# DIRECTIVE
Copy the records word for word, from the line containing "text Une seconde" through the line containing "table_cell Dactyle Trèfle blanc [1005, 634, 1181, 682]", with both of those lines included.

-- BEGIN SOURCE DATA --

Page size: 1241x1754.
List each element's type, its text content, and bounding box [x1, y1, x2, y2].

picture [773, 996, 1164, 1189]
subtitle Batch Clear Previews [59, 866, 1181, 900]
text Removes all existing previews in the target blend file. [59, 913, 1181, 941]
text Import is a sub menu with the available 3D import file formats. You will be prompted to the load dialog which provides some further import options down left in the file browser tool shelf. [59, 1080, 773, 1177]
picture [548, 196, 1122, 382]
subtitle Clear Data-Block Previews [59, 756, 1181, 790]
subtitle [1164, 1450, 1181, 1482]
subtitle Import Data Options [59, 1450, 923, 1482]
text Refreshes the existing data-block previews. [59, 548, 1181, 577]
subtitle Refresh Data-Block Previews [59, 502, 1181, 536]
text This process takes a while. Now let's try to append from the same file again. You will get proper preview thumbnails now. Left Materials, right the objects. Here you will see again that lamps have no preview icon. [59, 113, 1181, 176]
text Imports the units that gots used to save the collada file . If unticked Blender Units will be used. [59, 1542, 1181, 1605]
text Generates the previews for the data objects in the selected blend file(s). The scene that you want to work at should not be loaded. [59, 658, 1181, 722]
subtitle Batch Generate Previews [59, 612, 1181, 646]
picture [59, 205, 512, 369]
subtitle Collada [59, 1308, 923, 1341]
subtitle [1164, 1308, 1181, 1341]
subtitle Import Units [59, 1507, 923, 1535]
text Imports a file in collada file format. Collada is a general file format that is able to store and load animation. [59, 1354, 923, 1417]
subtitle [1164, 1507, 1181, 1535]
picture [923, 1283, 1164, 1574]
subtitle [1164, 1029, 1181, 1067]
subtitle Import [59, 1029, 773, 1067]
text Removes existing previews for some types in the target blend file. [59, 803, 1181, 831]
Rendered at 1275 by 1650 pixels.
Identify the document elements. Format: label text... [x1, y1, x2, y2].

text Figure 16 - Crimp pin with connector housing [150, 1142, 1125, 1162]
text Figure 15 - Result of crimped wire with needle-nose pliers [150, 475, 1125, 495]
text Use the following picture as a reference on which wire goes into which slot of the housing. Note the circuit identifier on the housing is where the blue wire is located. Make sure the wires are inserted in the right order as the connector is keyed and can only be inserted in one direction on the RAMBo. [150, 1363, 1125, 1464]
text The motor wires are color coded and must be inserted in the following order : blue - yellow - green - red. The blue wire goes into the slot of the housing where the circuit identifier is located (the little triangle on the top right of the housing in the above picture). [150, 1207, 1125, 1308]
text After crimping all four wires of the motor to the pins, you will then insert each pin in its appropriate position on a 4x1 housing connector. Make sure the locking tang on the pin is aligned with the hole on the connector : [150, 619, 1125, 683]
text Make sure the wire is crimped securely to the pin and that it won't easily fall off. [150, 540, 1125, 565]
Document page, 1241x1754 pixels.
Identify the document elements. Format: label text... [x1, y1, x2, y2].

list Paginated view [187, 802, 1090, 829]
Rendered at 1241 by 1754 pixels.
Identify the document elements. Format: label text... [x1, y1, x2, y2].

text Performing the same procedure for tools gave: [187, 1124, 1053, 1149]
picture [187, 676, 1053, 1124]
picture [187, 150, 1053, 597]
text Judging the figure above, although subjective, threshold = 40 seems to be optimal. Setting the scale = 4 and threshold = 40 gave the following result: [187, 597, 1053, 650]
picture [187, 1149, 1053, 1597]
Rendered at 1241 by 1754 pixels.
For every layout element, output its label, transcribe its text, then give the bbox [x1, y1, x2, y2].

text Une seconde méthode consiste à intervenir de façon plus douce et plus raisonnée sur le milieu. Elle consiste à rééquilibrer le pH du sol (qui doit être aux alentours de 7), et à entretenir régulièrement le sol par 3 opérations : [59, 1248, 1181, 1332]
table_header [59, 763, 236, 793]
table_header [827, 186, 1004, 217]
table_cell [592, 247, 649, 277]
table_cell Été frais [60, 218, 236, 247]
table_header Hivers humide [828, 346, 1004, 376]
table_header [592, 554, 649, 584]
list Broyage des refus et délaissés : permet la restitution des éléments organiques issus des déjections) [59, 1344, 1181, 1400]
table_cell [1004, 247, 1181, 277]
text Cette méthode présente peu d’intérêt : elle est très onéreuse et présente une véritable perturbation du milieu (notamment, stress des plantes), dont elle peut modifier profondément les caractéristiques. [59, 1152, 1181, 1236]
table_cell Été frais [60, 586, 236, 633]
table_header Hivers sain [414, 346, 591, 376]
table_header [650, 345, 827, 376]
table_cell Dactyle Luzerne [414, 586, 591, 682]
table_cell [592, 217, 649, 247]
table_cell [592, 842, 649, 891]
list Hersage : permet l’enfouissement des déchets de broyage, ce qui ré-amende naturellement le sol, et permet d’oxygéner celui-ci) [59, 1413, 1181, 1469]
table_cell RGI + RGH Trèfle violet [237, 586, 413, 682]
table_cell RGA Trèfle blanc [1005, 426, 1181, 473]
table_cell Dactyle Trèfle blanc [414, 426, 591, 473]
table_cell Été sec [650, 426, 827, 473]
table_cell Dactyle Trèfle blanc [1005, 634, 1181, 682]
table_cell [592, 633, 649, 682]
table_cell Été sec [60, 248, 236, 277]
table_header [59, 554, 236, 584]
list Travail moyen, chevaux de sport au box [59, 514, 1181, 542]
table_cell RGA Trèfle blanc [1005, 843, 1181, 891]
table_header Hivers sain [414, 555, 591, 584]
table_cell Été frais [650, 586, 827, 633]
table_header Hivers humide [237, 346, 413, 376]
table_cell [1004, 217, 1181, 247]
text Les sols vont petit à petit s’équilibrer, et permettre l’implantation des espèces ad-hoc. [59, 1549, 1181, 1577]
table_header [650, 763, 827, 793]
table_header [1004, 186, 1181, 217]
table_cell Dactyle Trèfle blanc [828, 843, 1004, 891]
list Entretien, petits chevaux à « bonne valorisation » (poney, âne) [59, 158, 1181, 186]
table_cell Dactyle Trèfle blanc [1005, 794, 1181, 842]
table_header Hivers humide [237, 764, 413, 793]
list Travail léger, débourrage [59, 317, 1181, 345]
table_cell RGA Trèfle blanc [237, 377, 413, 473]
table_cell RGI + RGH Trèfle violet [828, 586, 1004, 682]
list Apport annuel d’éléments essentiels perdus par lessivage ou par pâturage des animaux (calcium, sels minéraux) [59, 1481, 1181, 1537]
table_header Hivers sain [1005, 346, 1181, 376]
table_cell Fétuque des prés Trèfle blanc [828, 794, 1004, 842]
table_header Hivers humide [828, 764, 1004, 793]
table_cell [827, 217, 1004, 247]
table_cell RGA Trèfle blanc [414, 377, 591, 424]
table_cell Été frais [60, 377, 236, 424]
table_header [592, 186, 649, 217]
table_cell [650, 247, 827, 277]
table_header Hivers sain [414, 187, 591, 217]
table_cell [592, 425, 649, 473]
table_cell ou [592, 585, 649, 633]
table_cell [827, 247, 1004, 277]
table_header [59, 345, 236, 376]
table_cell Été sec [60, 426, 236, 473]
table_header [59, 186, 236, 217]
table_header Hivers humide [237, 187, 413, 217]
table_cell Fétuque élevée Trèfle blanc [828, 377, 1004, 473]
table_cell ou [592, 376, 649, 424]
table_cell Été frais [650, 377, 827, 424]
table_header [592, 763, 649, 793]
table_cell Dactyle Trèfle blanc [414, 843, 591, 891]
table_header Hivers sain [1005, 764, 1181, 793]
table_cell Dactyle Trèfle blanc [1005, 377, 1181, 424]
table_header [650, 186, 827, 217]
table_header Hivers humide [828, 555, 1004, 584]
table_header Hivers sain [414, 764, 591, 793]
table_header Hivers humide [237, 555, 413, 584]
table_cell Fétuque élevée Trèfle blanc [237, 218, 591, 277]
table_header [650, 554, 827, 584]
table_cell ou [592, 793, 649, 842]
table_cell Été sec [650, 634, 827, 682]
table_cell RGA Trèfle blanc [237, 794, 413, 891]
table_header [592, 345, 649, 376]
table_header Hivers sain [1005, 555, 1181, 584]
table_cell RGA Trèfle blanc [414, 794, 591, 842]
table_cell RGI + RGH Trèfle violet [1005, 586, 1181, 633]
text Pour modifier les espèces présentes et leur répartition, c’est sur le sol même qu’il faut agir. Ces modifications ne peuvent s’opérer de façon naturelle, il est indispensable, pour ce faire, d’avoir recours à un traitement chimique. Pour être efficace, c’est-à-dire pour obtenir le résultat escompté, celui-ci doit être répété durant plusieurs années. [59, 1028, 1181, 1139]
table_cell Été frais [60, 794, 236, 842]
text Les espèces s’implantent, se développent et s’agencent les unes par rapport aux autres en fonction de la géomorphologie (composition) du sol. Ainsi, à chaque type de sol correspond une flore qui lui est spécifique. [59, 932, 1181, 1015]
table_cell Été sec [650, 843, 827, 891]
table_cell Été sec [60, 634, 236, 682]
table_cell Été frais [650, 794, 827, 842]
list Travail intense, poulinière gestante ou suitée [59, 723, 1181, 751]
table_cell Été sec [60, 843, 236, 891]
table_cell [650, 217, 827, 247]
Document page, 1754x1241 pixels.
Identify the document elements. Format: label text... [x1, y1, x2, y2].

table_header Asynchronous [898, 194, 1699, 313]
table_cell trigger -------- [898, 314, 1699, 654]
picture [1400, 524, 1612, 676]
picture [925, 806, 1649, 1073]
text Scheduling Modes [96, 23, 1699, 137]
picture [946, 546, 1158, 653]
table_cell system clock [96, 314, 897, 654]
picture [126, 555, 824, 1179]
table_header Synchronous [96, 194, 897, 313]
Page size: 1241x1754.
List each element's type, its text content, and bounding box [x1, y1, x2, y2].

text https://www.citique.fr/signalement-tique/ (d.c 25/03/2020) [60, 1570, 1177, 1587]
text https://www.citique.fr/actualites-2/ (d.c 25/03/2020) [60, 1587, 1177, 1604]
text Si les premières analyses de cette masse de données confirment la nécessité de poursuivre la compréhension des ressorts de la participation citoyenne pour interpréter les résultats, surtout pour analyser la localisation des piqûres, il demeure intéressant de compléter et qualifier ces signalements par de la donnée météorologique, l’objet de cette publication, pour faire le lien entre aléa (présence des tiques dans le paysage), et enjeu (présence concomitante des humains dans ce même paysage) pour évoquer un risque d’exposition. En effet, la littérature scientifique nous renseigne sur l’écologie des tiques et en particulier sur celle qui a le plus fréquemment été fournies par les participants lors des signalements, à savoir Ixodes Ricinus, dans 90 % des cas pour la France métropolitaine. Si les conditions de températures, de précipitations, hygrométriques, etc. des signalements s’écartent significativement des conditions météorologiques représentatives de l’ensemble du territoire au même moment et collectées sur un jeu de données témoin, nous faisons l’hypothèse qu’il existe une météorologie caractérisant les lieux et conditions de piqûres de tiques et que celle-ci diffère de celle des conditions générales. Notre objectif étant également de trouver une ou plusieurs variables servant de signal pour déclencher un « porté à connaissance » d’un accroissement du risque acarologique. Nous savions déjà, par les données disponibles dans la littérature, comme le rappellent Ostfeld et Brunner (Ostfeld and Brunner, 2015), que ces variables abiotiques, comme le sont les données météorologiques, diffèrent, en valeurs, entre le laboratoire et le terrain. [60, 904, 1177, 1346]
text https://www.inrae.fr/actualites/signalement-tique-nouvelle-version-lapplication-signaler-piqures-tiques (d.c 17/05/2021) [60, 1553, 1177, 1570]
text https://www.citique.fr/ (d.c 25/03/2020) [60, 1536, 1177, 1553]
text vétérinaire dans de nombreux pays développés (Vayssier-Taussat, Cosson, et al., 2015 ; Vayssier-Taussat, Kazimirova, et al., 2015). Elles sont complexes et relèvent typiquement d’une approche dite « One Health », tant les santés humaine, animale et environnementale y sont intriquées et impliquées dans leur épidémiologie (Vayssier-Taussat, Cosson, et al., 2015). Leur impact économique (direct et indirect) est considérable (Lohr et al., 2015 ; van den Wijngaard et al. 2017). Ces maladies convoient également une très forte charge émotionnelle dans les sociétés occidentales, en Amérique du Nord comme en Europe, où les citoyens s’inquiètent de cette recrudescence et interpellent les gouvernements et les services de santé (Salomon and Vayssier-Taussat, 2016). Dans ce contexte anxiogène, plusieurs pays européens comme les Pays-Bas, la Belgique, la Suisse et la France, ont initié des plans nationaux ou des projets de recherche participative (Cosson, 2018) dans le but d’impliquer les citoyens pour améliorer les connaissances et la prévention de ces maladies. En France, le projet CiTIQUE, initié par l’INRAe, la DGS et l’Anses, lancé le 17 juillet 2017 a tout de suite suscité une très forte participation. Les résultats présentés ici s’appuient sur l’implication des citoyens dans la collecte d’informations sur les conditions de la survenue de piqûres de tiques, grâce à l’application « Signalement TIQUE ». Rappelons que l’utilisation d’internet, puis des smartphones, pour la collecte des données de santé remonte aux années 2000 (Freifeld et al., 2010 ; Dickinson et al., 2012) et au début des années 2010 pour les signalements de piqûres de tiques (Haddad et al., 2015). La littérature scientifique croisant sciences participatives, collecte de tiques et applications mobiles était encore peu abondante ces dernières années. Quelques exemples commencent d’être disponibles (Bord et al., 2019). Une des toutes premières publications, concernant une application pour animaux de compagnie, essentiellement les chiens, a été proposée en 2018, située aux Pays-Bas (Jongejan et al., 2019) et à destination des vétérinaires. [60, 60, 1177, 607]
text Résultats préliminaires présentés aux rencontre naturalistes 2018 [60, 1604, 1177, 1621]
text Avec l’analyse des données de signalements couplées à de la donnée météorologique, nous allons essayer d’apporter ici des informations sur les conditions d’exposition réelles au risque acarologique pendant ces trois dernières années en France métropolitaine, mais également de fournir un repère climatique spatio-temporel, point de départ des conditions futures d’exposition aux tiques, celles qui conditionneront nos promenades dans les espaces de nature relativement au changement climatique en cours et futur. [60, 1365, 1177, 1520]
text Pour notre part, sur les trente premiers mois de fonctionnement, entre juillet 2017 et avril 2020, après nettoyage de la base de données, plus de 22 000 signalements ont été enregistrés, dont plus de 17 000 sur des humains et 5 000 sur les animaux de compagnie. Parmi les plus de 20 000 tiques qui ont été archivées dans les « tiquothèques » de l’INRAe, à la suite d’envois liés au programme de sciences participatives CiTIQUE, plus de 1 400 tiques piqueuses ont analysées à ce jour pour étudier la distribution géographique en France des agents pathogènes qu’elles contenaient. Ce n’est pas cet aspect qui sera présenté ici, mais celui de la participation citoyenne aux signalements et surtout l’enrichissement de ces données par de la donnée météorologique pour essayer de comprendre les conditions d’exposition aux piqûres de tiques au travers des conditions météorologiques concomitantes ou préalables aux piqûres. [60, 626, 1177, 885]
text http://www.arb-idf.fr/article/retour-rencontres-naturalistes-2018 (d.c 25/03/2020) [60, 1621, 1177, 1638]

-- END SOURCE DATA --

# COMPLETED EXERCISE
text Une seconde méthode consiste à intervenir de façon plus douce et plus raisonnée sur le milieu. Elle consiste à rééquilibrer le pH du sol (qui doit être aux alentours de 7), et à entretenir régulièrement le sol par 3 opérations : [59, 1248, 1181, 1332]
table_header [59, 763, 236, 793]
table_header [827, 186, 1004, 217]
table_cell [592, 247, 649, 277]
table_cell Été frais [60, 218, 236, 247]
table_header Hivers humide [828, 346, 1004, 376]
table_header [592, 554, 649, 584]
list Broyage des refus et délaissés : permet la restitution des éléments organiques issus des déjections) [59, 1344, 1181, 1400]
table_cell [1004, 247, 1181, 277]
text Cette méthode présente peu d’intérêt : elle est très onéreuse et présente une véritable perturbation du milieu (notamment, stress des plantes), dont elle peut modifier profondément les caractéristiques. [59, 1152, 1181, 1236]
table_cell Été frais [60, 586, 236, 633]
table_header Hivers sain [414, 346, 591, 376]
table_header [650, 345, 827, 376]
table_cell Dactyle Luzerne [414, 586, 591, 682]
table_cell [592, 217, 649, 247]
table_cell [592, 842, 649, 891]
list Hersage : permet l’enfouissement des déchets de broyage, ce qui ré-amende naturellement le sol, et permet d’oxygéner celui-ci) [59, 1413, 1181, 1469]
table_cell RGI + RGH Trèfle violet [237, 586, 413, 682]
table_cell RGA Trèfle blanc [1005, 426, 1181, 473]
table_cell Dactyle Trèfle blanc [414, 426, 591, 473]
table_cell Été sec [650, 426, 827, 473]
table_cell Dactyle Trèfle blanc [1005, 634, 1181, 682]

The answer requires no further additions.